- _Work to complete_
[1] From the e-book license passage, write out the part that begins at the words "It’s not a specific" and stops after "right to use it.", switching "neighbor" to "coworker".
[2] According to the passage on buying e-books, what does a buyer actually own after buying an e-book?
[3] Carry on the passage about buying e-books, picking up right after its last sentence.

- _Selected extract_
I see a lot of confusion about what it means when you “buy an e-book” in the Kindle store (or from many other online e-tailers).

Some people think it should be the same as when you buy a physical copy of a p-book (paperbook).

Others say, “You are only renting it.”

Neither one really describes the situation very well.

What you buy (which you own, in the same way you own that p-book copy) is a license to read the book, under certain specific conditions to which you agree when you buy that license.

Let’s try a different analogy.

Suppose you get a gym membership.

You then have the right to go in and use a treadmill.

It’s not a specific treadmill…you may even be able to use your “license” at any one of a number of gyms in the same chain.

You pay…the gym’s responsibility is to have a treadmill you can use.

If the treadmills are all down on one day, you can probably get a pro-rated discount on your gym membership that month.

Now, in that situation, would you expect to be able to sell the treadmill to your neighbor?

No, because you don’t own the treadmill…you own the right to use it.

Are you renting the treadmill?

[Dataset entries]
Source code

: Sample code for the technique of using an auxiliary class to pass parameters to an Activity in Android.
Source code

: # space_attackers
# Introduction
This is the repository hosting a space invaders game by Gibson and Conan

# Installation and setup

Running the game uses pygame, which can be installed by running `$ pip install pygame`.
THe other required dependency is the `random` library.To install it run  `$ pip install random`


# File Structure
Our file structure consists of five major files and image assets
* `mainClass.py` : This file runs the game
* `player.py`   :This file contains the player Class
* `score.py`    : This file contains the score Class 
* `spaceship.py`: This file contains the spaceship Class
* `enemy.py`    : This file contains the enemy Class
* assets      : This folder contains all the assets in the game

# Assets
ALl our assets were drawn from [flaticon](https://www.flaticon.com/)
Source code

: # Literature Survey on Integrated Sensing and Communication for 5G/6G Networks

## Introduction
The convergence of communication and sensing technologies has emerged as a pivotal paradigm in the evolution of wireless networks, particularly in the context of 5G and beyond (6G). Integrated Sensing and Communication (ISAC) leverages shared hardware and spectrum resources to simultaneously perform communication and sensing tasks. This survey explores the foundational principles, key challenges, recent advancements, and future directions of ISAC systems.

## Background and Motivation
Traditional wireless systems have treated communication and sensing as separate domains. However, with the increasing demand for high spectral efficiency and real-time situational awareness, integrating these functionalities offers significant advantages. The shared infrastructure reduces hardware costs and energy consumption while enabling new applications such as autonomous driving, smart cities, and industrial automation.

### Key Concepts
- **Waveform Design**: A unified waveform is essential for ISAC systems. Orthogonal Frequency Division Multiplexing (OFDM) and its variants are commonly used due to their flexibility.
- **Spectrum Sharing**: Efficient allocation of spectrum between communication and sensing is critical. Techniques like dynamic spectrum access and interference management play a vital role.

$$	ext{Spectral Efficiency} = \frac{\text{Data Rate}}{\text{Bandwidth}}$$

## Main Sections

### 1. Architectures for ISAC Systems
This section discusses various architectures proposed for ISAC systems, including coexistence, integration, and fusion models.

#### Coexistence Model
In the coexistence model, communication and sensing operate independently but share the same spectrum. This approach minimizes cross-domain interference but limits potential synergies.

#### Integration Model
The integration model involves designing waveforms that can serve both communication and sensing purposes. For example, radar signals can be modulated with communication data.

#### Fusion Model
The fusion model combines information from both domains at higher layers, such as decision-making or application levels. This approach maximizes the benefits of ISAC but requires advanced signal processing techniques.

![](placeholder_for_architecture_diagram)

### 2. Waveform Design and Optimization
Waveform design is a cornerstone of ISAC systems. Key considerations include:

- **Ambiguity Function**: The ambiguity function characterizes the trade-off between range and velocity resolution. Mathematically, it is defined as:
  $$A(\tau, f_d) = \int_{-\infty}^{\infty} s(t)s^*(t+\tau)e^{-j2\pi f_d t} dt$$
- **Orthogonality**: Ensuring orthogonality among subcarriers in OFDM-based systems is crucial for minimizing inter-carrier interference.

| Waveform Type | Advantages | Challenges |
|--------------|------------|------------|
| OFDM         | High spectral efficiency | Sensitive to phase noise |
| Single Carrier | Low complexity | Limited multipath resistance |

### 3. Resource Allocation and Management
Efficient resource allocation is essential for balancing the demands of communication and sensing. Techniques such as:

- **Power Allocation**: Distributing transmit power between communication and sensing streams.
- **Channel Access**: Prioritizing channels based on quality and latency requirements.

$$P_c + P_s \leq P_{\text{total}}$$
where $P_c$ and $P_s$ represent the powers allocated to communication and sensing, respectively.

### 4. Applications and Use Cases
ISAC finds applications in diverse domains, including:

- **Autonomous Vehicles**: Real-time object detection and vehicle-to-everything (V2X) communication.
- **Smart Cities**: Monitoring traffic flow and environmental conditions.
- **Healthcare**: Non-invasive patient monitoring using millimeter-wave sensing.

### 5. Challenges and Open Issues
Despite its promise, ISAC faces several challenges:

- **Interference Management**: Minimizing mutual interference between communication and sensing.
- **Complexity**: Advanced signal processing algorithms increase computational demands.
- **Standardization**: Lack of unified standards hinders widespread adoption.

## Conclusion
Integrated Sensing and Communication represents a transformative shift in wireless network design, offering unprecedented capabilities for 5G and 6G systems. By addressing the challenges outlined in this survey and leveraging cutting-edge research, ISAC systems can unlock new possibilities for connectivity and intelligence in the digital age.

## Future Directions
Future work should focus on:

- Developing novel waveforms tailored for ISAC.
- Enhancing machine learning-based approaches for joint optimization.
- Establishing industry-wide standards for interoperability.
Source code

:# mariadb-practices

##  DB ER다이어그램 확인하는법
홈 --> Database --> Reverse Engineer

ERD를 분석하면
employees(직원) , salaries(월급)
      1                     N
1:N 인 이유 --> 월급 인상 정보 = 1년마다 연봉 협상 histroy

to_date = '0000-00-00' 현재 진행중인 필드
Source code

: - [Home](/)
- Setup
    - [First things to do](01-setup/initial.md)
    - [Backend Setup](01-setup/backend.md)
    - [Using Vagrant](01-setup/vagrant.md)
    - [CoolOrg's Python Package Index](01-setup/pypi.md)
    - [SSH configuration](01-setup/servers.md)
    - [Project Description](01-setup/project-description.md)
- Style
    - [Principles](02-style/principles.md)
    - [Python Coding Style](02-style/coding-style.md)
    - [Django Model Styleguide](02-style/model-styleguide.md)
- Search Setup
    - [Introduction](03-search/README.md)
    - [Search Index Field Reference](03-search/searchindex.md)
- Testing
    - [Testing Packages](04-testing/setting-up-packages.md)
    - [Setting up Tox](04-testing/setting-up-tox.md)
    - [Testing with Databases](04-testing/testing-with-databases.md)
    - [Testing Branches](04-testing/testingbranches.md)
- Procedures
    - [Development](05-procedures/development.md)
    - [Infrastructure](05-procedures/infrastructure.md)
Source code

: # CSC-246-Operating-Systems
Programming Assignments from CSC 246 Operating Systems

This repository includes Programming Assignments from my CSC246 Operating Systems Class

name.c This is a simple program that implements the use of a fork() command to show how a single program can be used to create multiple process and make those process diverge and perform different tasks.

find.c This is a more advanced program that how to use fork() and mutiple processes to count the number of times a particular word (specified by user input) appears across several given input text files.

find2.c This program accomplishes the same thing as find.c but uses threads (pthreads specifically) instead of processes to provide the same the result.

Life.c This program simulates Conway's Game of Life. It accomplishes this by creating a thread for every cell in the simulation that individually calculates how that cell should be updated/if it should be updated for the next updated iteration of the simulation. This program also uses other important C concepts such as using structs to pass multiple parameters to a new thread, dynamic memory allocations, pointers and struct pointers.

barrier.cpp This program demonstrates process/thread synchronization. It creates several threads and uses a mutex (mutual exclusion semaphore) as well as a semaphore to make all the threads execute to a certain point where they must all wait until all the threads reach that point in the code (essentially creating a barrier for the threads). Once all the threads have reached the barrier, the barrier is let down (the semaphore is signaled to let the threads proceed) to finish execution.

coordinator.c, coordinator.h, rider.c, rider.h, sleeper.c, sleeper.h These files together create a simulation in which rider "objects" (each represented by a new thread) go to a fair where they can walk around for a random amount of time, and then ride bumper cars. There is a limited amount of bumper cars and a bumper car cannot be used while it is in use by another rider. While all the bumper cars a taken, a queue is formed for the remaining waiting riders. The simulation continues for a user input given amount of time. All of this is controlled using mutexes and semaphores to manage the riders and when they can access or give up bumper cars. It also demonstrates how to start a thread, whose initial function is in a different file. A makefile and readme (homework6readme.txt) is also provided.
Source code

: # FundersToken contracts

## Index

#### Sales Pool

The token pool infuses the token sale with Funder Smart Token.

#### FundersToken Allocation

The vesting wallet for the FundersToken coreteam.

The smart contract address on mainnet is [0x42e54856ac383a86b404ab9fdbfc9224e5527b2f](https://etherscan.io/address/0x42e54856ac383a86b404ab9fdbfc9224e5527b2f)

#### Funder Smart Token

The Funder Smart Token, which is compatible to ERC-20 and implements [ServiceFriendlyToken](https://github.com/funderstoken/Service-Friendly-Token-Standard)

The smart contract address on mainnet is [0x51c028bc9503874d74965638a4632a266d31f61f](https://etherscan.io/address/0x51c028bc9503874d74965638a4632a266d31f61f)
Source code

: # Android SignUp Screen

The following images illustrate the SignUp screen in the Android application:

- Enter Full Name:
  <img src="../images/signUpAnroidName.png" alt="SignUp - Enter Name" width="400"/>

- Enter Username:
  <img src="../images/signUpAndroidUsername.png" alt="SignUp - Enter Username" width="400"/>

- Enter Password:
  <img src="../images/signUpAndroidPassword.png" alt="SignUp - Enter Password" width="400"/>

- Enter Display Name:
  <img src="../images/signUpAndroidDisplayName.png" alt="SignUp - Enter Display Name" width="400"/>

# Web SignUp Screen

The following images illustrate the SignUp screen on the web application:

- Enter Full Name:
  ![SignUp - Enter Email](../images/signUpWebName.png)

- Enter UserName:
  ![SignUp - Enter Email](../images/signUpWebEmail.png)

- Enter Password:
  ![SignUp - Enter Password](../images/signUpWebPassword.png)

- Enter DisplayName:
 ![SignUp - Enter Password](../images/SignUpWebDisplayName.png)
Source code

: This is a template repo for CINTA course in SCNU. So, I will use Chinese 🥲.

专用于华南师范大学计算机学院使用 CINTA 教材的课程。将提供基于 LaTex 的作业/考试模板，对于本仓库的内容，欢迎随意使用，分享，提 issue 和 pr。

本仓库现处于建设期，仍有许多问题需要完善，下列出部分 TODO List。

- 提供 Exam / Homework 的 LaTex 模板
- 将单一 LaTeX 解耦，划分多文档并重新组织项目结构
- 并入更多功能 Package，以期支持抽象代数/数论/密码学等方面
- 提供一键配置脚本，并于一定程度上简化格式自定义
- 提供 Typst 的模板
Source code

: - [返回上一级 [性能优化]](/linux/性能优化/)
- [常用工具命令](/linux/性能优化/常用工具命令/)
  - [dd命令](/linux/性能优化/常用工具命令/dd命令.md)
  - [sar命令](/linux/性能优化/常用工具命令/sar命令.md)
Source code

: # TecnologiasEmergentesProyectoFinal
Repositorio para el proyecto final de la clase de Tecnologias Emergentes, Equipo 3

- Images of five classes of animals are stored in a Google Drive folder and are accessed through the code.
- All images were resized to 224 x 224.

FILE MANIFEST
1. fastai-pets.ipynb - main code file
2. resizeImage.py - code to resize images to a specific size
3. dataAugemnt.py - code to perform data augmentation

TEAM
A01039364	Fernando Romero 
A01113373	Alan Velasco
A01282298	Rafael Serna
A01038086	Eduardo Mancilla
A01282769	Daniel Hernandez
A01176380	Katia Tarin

- _Answers to the exercises_
[1]
It’s not a specific treadmill…you may even be able to use your “license” at any one of a number of gyms in the same chain.

You pay…the gym’s responsibility is to have a treadmill you can use.

If the treadmills are all down on one day, you can probably get a pro-rated discount on your gym membership that month.

Now, in that situation, would you expect to be able to sell the treadmill to your coworker?

No, because you don’t own the treadmill…you own the right to use it.

[2] A license to read the book, under certain specific conditions agreed to when buying that license.

[3]
No, that would suggest you take home a specific individual treadmill for a set amount of time. If it has a scratch on it, you are stuck with that scratched one (although you might be able to exchange it).

You are buying the right to use a treadmill at the gym.

To make this analogy work, we need to make the model a bit different from what you most commonly see at a gym.

Most people pay an annual membership, or a monthly membership, and then they don’t pay per machine.

The annual membership is the equivalent of Amazon Prime. Just on the e-book part of it, you don’t pay for each e-book you use from the Kindle Owners’ Lending Library. [2019 update: Prime Reading instead of the KOLL] You pay an annual fee (which has significant other benefits…shipping, and Prime videos), and then you get to “use” up to one book a month. [2019 update: the terms are much more generous under Prime Reading]

People chafe at that one book limit: the gym doesn’t say you can only use the treadmill once a month (although it might not be available to you at, say, two in the morning).

Prime streaming video works more like your typical gym…unlimited use of the resources (machines/videos) that are in the gym for an annual fee.

However, the e-book system outside of Prime is different.

You pay a licensing fee for an individual book, and then you have access to that one as much as you want. You can think of it as a lifetime gym membership for that one type of machine…you don’t pay $100 a month for the gym, you pay $10 for a lifetime membership for treadmills.

In this analogy, a specific book (say, The Hunger Games) is like the whole class of treadmills…each type of machine (elliptical, stair stepper) is a different “title”.

Do you own the right to read The Hunger Games when you “buy it” in the Kindle store?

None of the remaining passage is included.